**WORK TO DO:**
1. According to the provided text, why was Vladimir's father exiled to Tiflis?
2. Gather every row below that contains the string "Ljubljana".

**PROVIDED TEXT:**
When the Domontoviches returned to St. Petersburg that fall, Sonia Dragomirova and Shura enrolled in the courses for young women that had been organized by the historian K. N. Bestuzhev-Riumin. They were the equivalent of a university curriculum, separate from the regular university because women were not allowed fully equal coeducation. Although disapproving, Aleksandra Aleksandrovna gave permission for Shura to attend and also for her to be tutored by Viktor Petrovich Ostro- gorskii, a professor of literature. At first Ostrogorskii doubted the seriousness of this stylish young lady, but as they worked together he realized that she was interested in her studies, and he stressed to Kollontai a reverence for the Russian language. The course and Ostrogorskii’s encouragement strengthened the decision she had made to become a writer.19 She did not intend to pursue that goal by herself, however, and in 1890 or 1891, after a few years of flirtations at St. Petersburg parties, she fell in love with Vladimir Ludvigovich Kollontai.
Kollontai was the only son of Praskovia Il’inichna, one of Mikhail Domontovich’s cousins. He came to St. Petersburg to study engineering at a military institute, and there he met Shura. To her, he was a romantic relative from a different world, since his Polish father had been exiled to Tiflis for participation in the Polish rebellion of 1864. Praskovia Il’inichna had supported her son by teaching, but they were poor, and now Vladimir was determined to complete his engineering degree and then repay his mother’s sacrifices.
Cheerful and handsome, Kollontai won Shura quickly. “My heart used to swell with indignation and warm sympathy when Kollontai talked about how badly he had lived during his childhood. What could I do so that my admirable cousin would forget all the suffering and all the injustices?”20 Unlike the other young men she knew, he had nobility of purpose, he needed her help, he could take her out of the familiar world where she felt confined.
Possibly this infatuation would have cooled, as had another since Vania’s death, but Shura’s parents refused to let her see Kollontai on the grounds that he was not a suitable prospect for marriage. Their denial heightened her resolve, as her love for Kollontai now merged with her need for independence. Years later she wrote that she had married him “as an act of protest against the will of my parents.”21 Determined, Shura launched a campaign to win their approval. Her father opposed the match because he felt Vladimir was not as intellectually inclined as she, and thus the two would have little in common. Shura replied that he could learn to read the books she enjoyed. Aleksandra Aleksandrovna objected because the young man was so poor, and her daughter retorted that she would work as a teacher to augment their income.

**SUPPLIED RECORDS:**
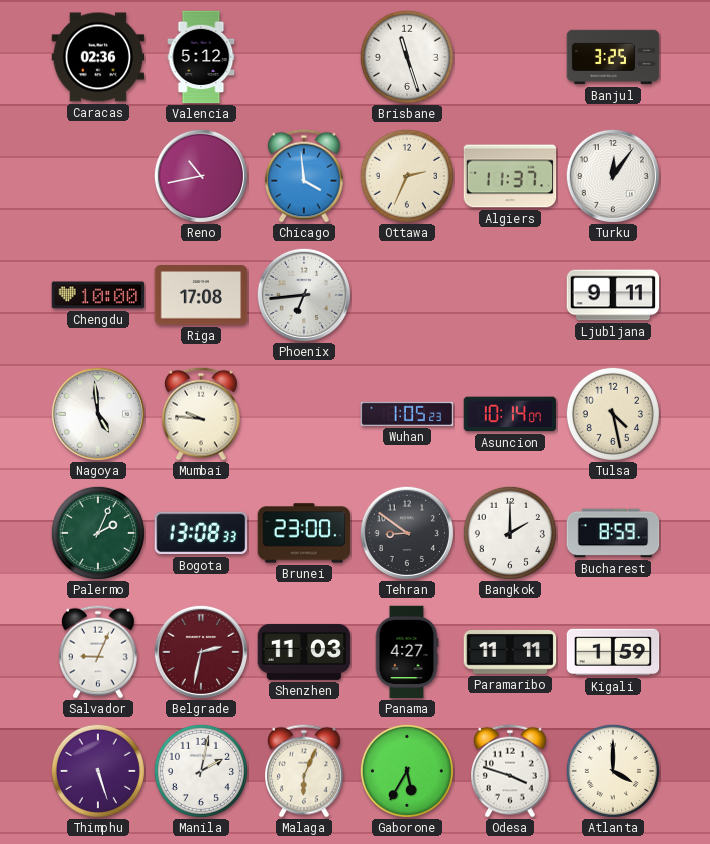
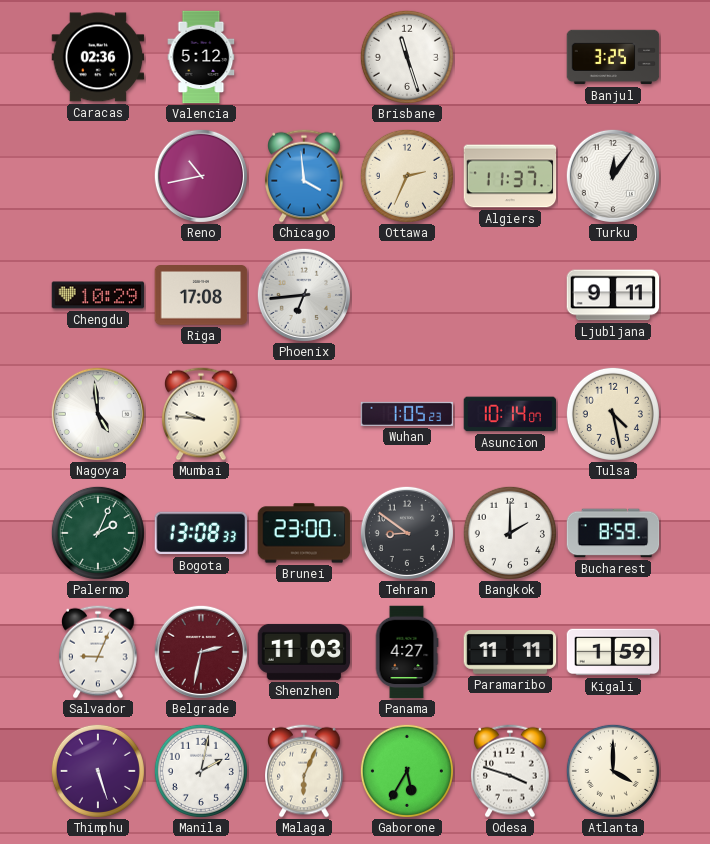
Chengdu: 10:00 -> 10:29
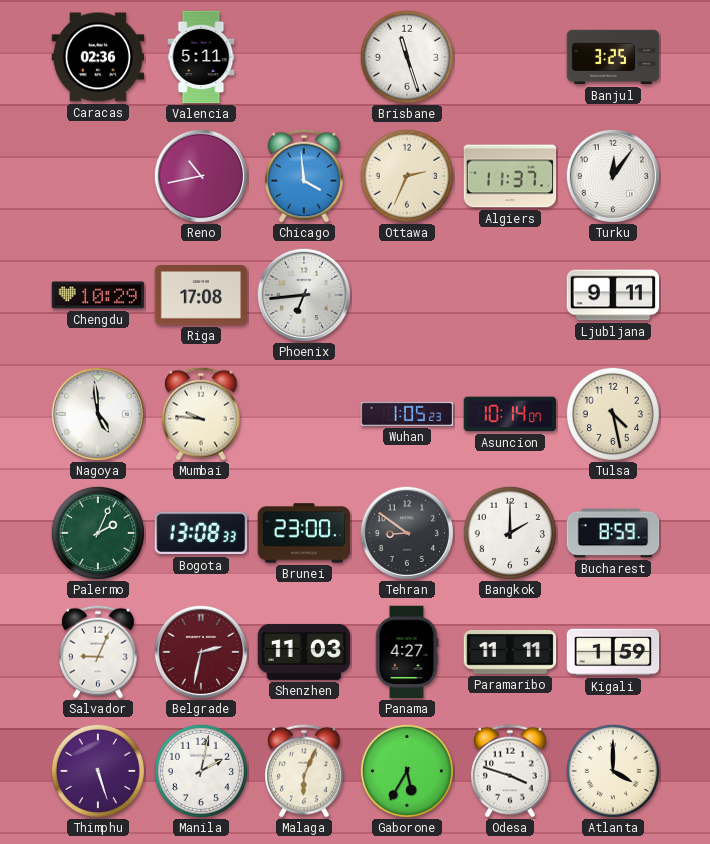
Valencia: 5:12 -> 5:11
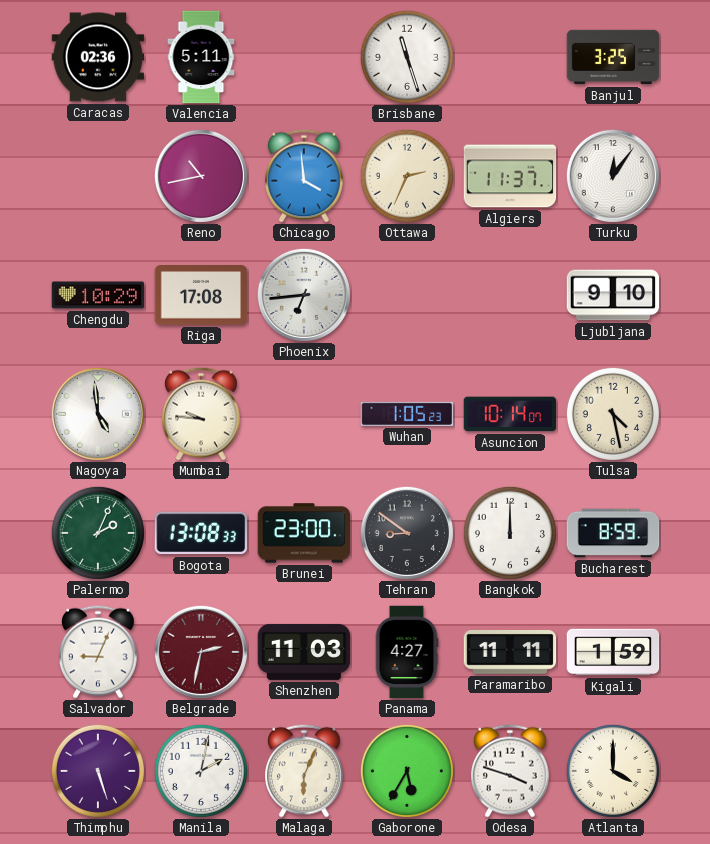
Ljubljana: 9:11 -> 9:10
Bangkok: 2:00 -> 12:00
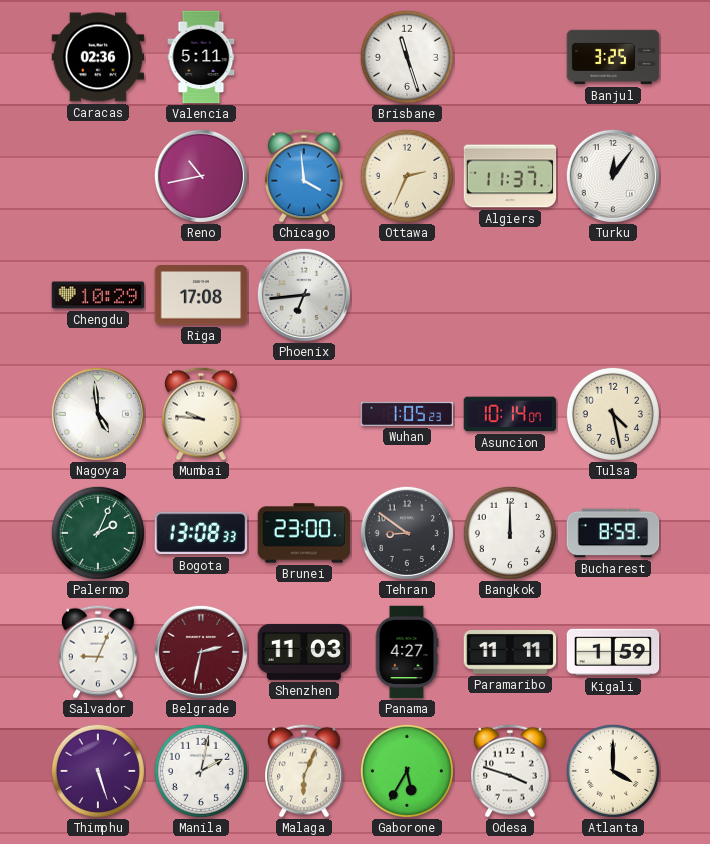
Ljubljana: 9:10 -> none
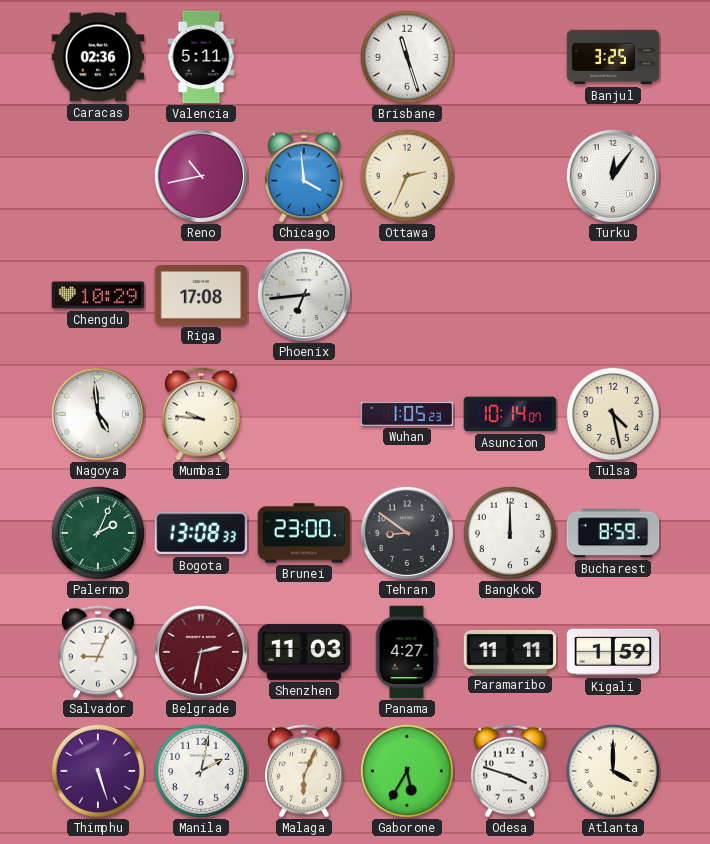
Algiers: 11:37 -> none
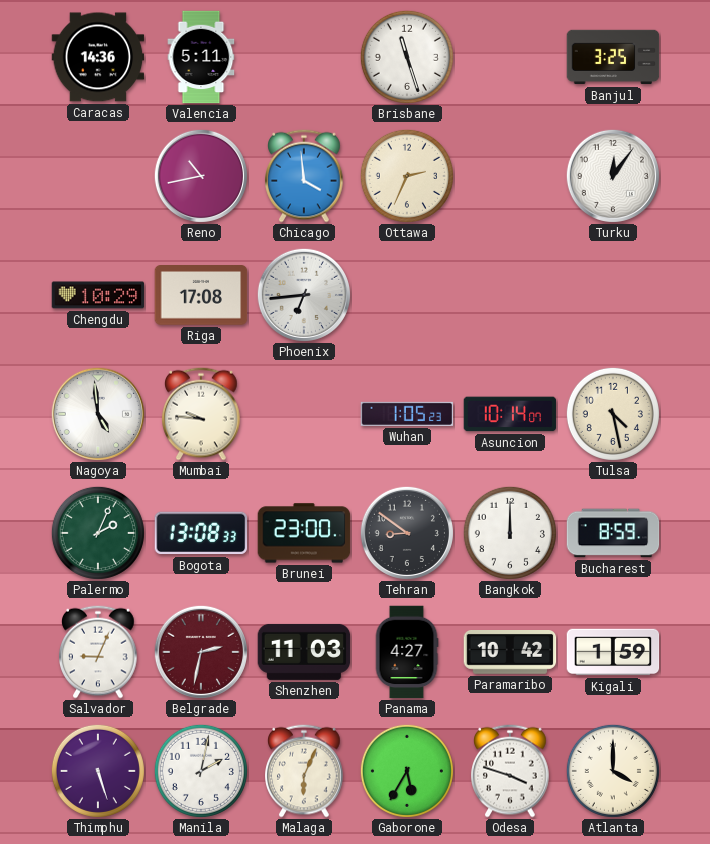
Caracas: 02:36 -> 14:36
Paramaribo: 11:11 -> 10:42
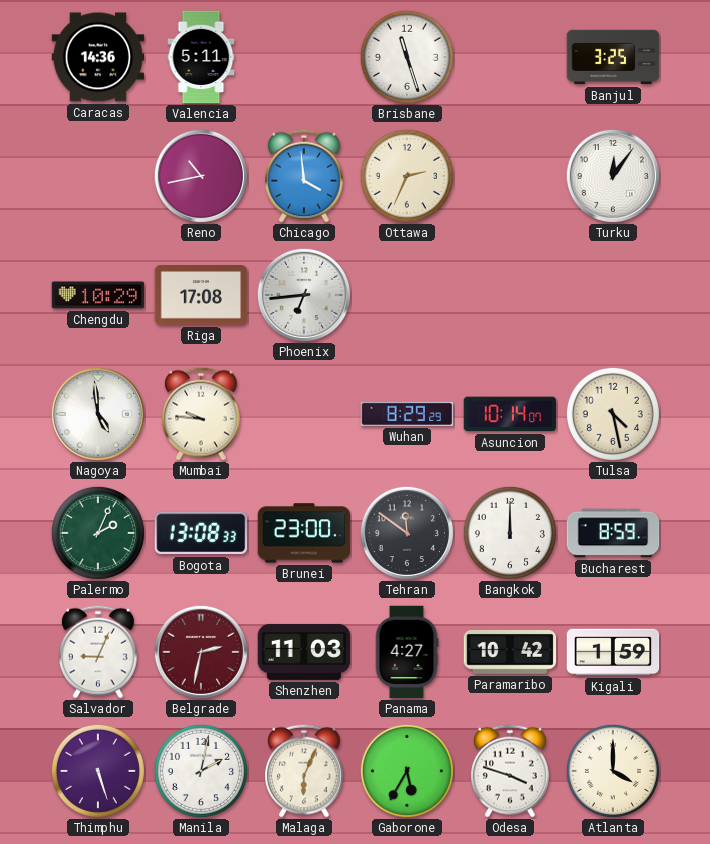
Wuhan: 1:05 -> 8:29
Tehran: 8:51 -> 11:51
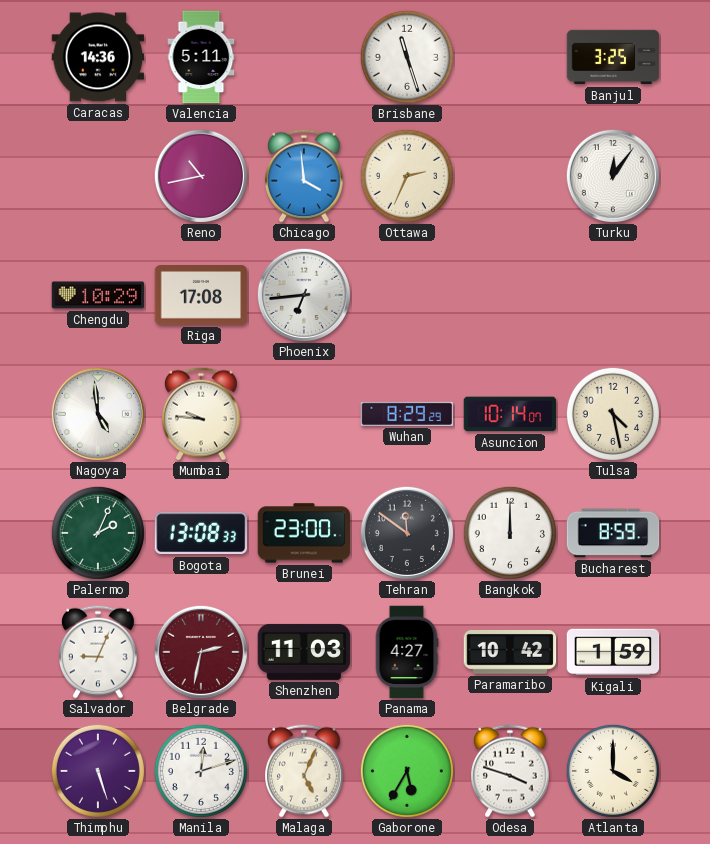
Manila: 2:02 -> 12:12
Malaga: 6:04 -> 5:04
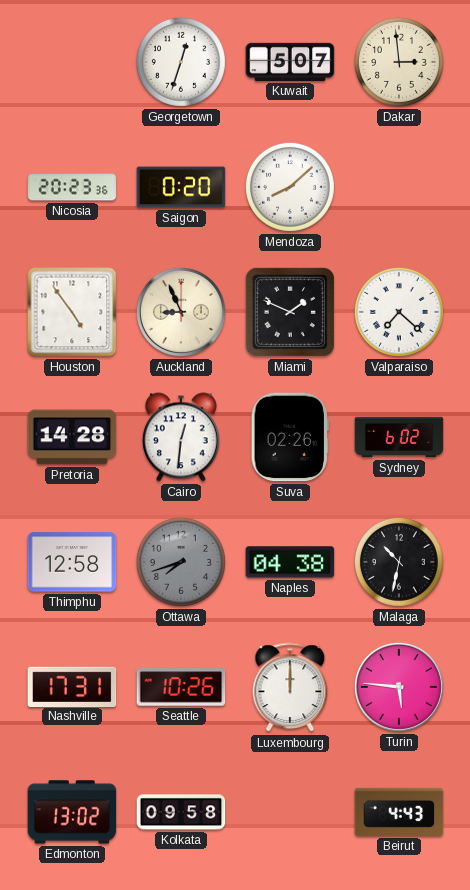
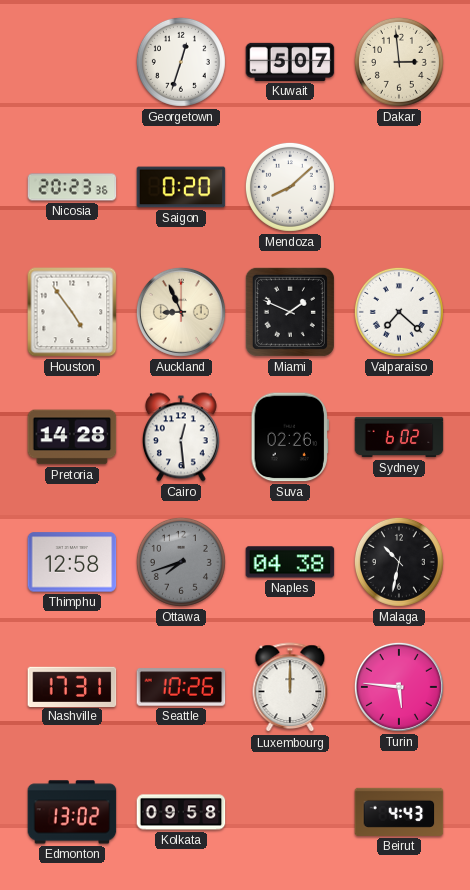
Cairo: 12:31 -> 12:29
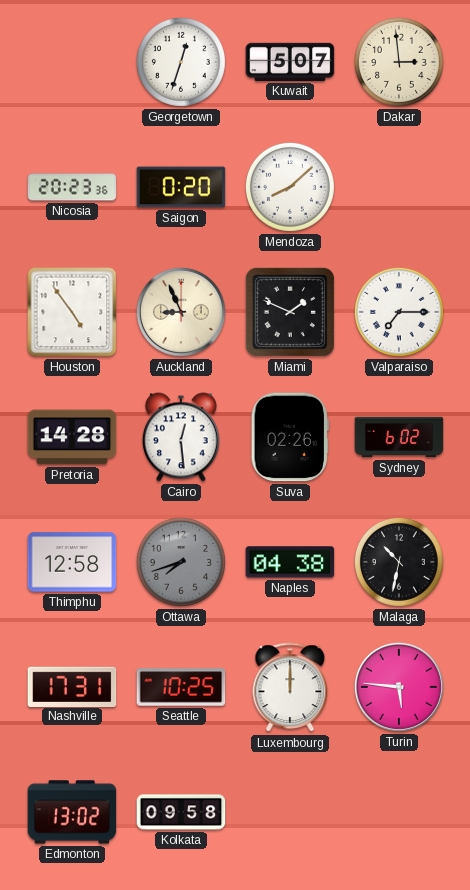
Valparaiso: 7:22 -> 7:15
Seattle: 10:26 -> 10:25
Beirut: 4:43 -> none
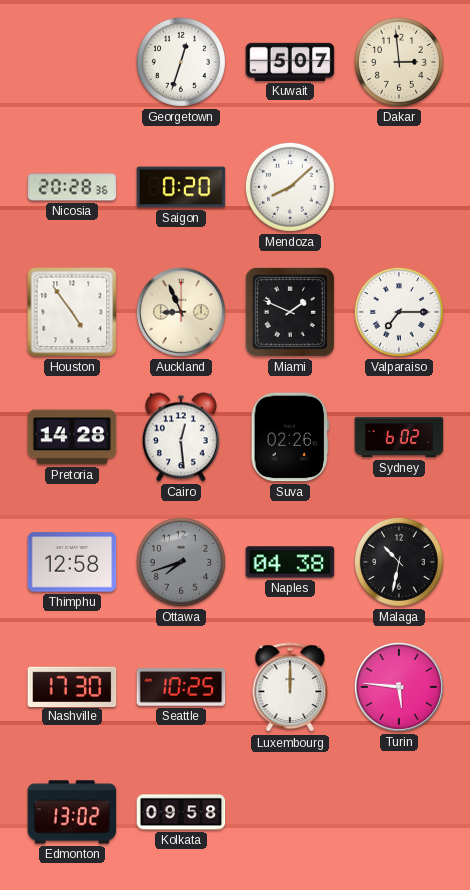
Nicosia: 20:23 -> 20:28
Nashville: 17:31 -> 17:30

**ANSWERS PER TASK:**
1. He was exiled for taking part in the Polish rebellion of 1864.

2.
Ljubljana: 9:11 -> 9:10
Ljubljana: 9:10 -> none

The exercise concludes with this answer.